◆ **SOURCE INFORMATION**
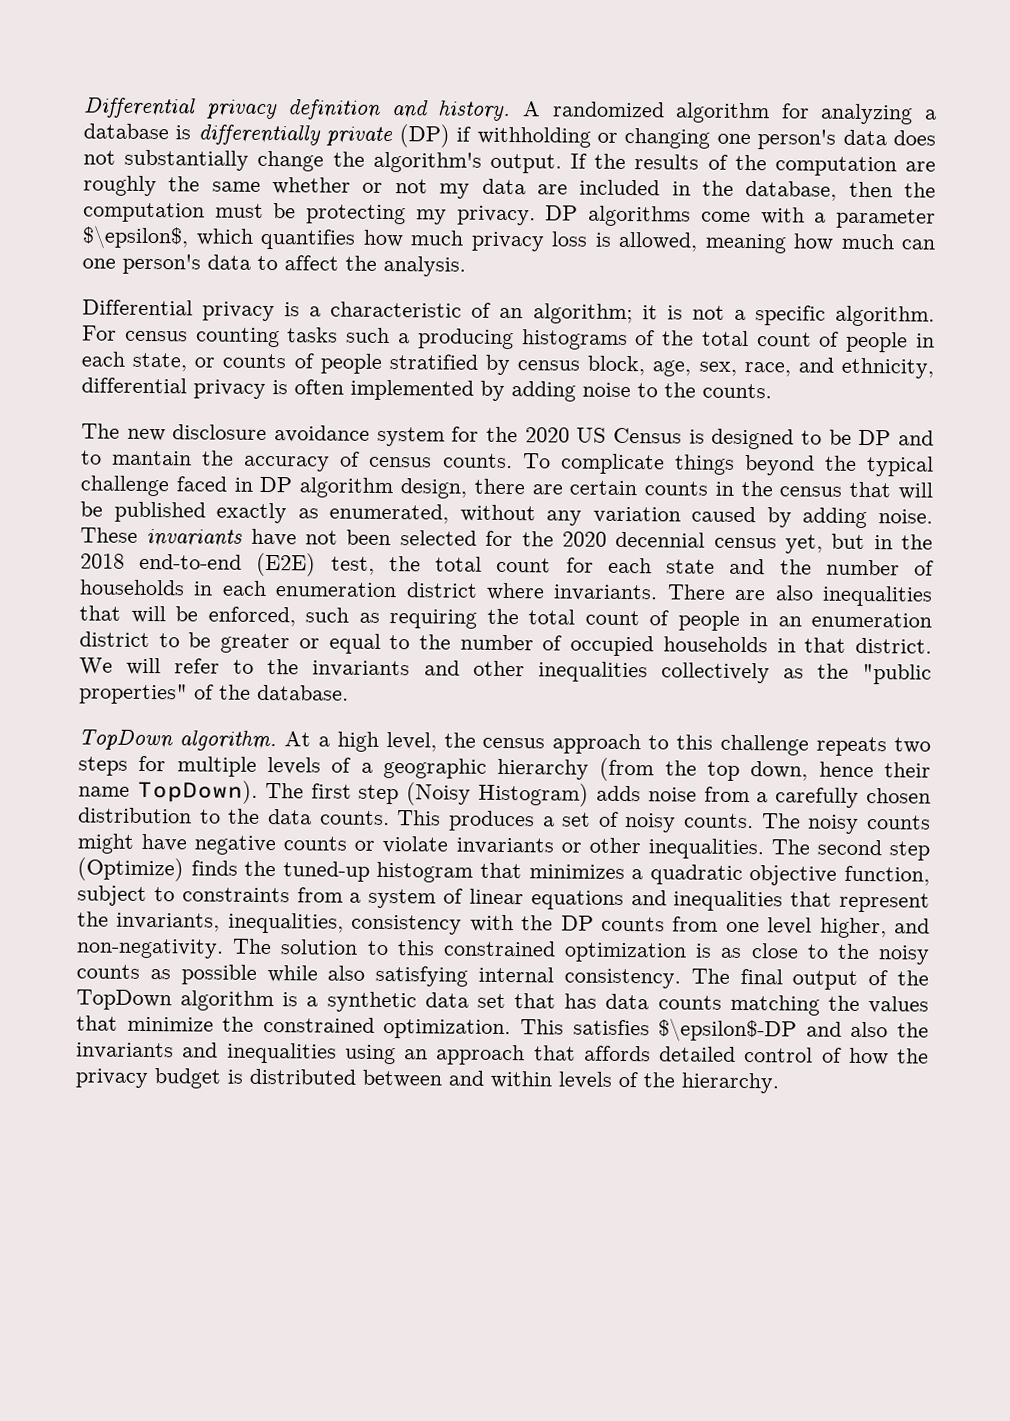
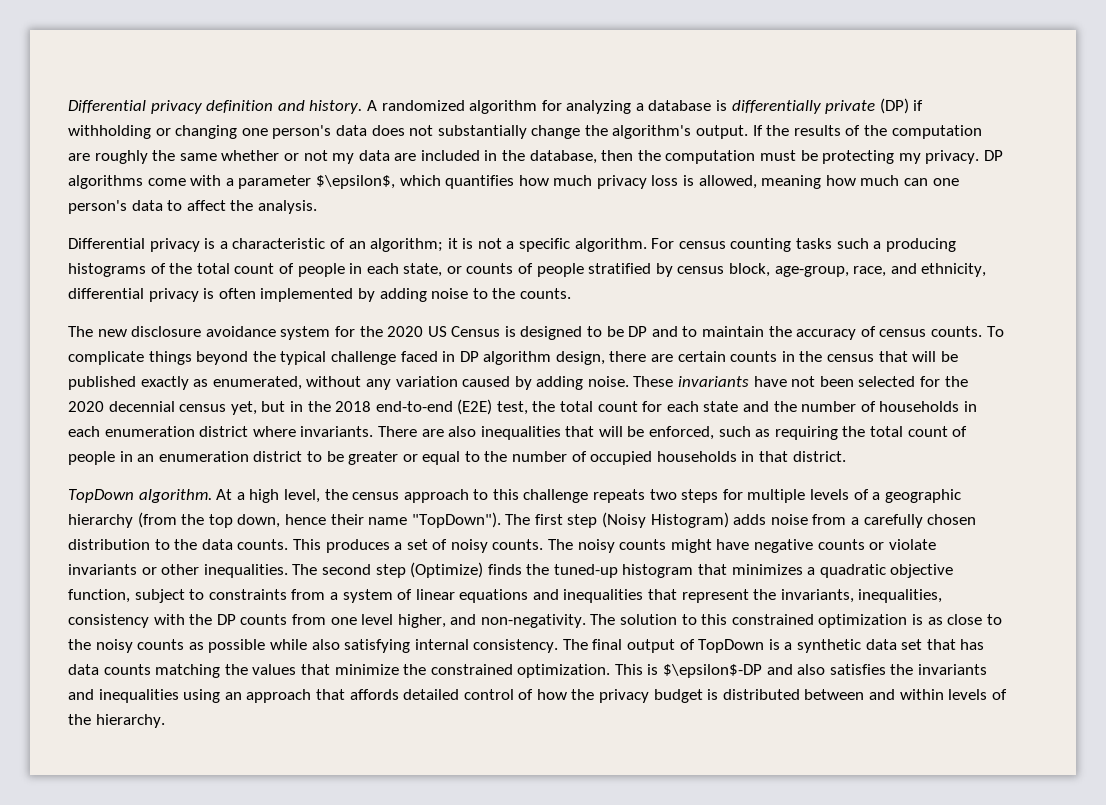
[652,360,737,377] age, sex, -> [774,266,849,277] age-group,
[112,450,193,466] mantain -> [702,326,765,337] maintain
[79,657,933,685] [79,683,349,705] We will refer to the invariants and other inequalities collectively as the "public properties" of the database. -> (846, 456) none
[136,779,258,804] TopDown). -> [411,512,501,528] "TopDown").
[897,970,930,986] [76,989,275,1012] the TopDown algorithm -> [698,639,765,653] TopDown
[572,1019,650,1036] satisfies -> [647,664,659,675] is
(889, 1029) none -> [829,664,886,675] satisfies

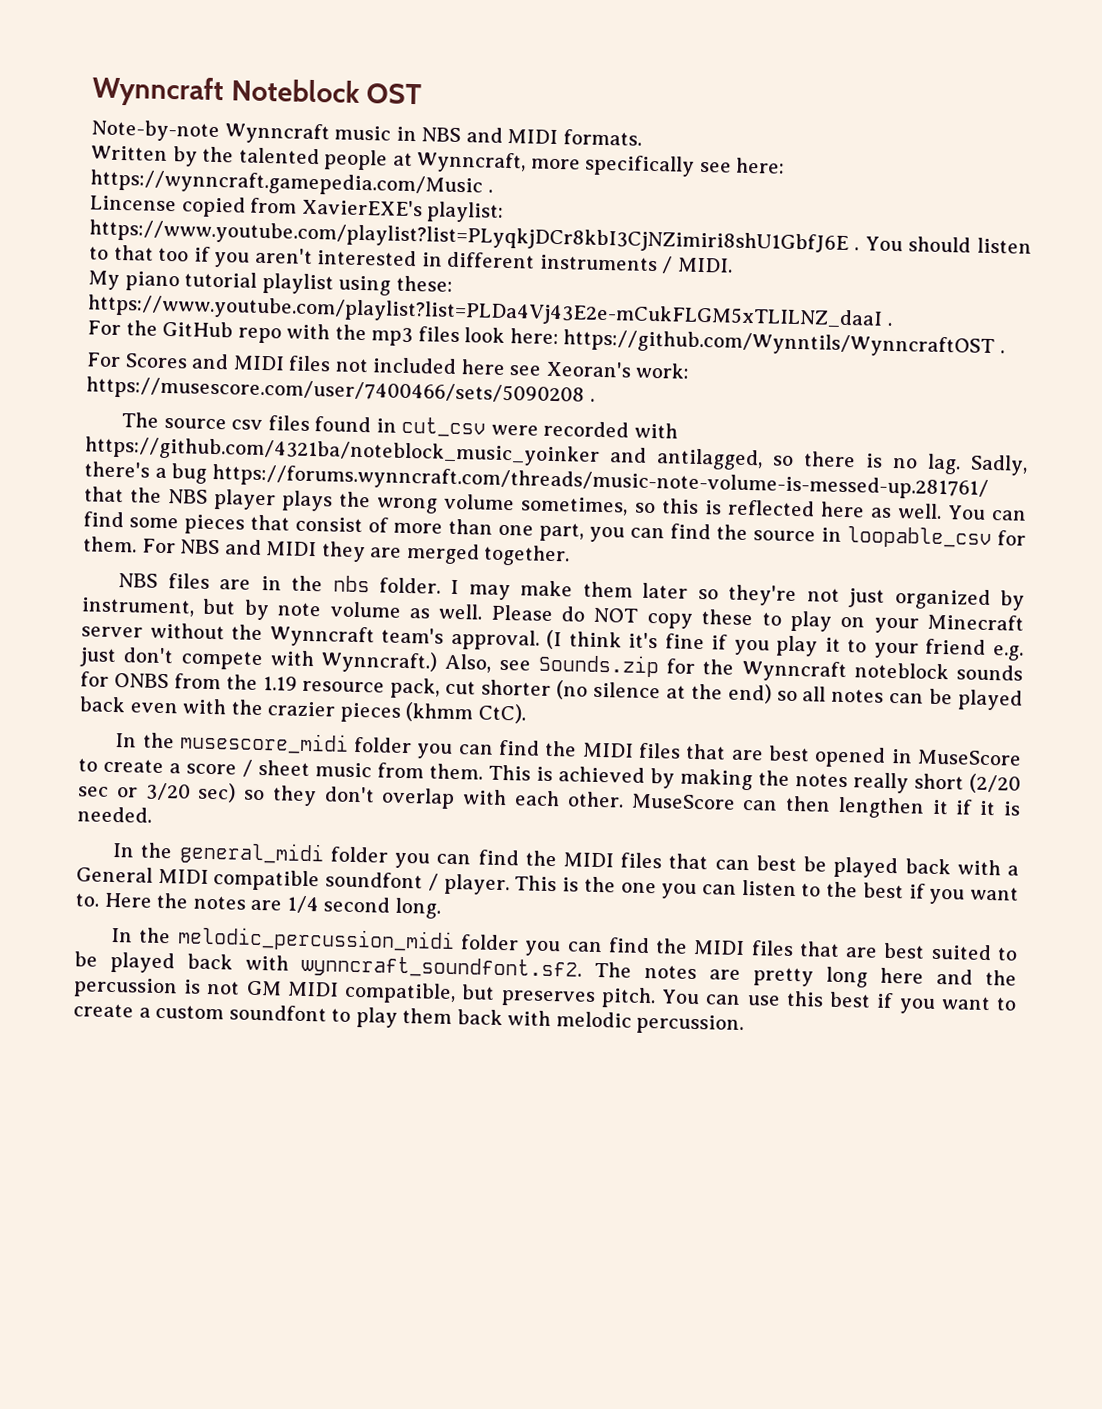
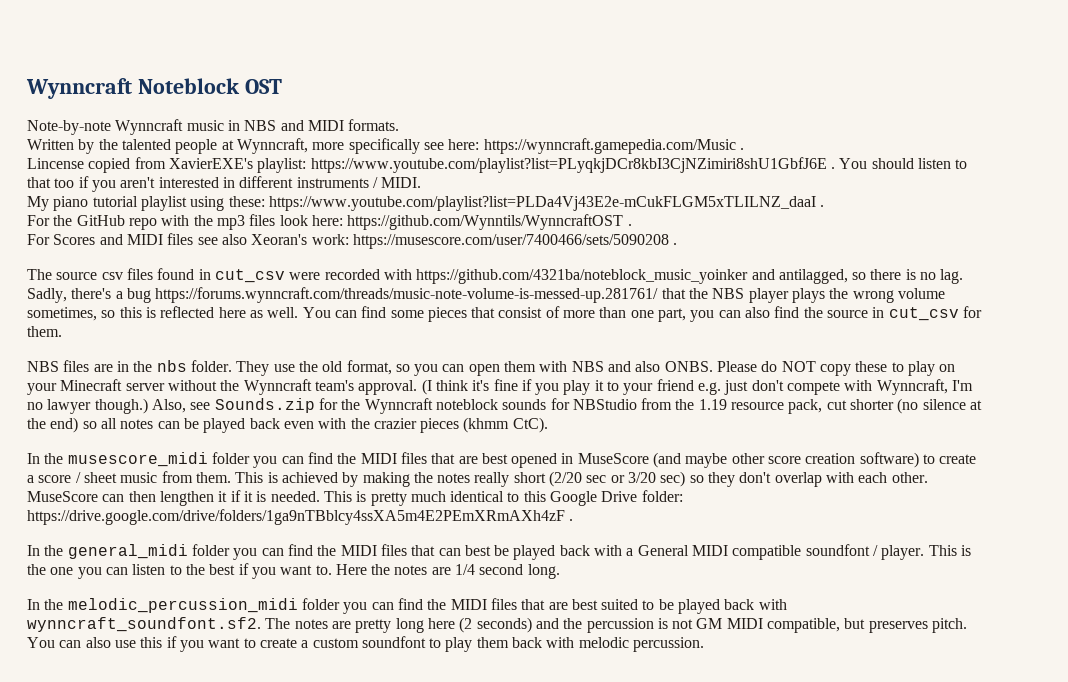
[334,357,542,376] not included here see -> [197,234,247,245] see also
(665, 533) none -> [745,307,771,318] also
[847,526,992,550] loopable_csv -> [888,307,959,321] cut_csv
[141,538,571,567] For NBS and MIDI they are merged together. -> (62, 331) none
[450,579,1025,611] [81,597,484,621] I may make them later so they're not just organized by instrument, but by note volume as well. -> [236,360,713,376] They use the old format, so you can open them with NBS and also ONBS.
[321,650,438,674] Wynncraft.) -> [876,379,974,395] [27,398,148,414] Wynncraft, I'm no lawyer though.)
[113,672,169,689] ONBS -> [572,399,637,410] NBStudio
(1023, 757) none -> [653,452,919,468] (and maybe other score creation software)
(152, 814) none -> [323,490,683,506] [27,509,574,525] This is pretty much identical to this Google Drive folder: https://drive.google.com/drive/folders/1ga9nTBblcy4ssXA5m4E2PEmXRmAXh4zF .
(924, 975) none -> [459,617,532,633] (2 seconds)
(742, 999) none -> [85,637,111,648] also
[829,991,872,1008] best -> (163, 642) none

◆ **PROBLEM**
Leave out any pictures, please, and quote only the lines from the top of the data through the line that contains "[321,650,438,674] Wynncraft.) ->".

◆ **RESPONSE BELOW**
[652,360,737,377] age, sex, -> [774,266,849,277] age-group,
[112,450,193,466] mantain -> [702,326,765,337] maintain
[79,657,933,685] [79,683,349,705] We will refer to the invariants and other inequalities collectively as the "public properties" of the database. -> (846, 456) none
[136,779,258,804] TopDown). -> [411,512,501,528] "TopDown").
[897,970,930,986] [76,989,275,1012] the TopDown algorithm -> [698,639,765,653] TopDown
[572,1019,650,1036] satisfies -> [647,664,659,675] is
(889, 1029) none -> [829,664,886,675] satisfies

[334,357,542,376] not included here see -> [197,234,247,245] see also
(665, 533) none -> [745,307,771,318] also
[847,526,992,550] loopable_csv -> [888,307,959,321] cut_csv
[141,538,571,567] For NBS and MIDI they are merged together. -> (62, 331) none
[450,579,1025,611] [81,597,484,621] I may make them later so they're not just organized by instrument, but by note volume as well. -> [236,360,713,376] They use the old format, so you can open them with NBS and also ONBS.
[321,650,438,674] Wynncraft.) -> [876,379,974,395] [27,398,148,414] Wynncraft, I'm no lawyer though.)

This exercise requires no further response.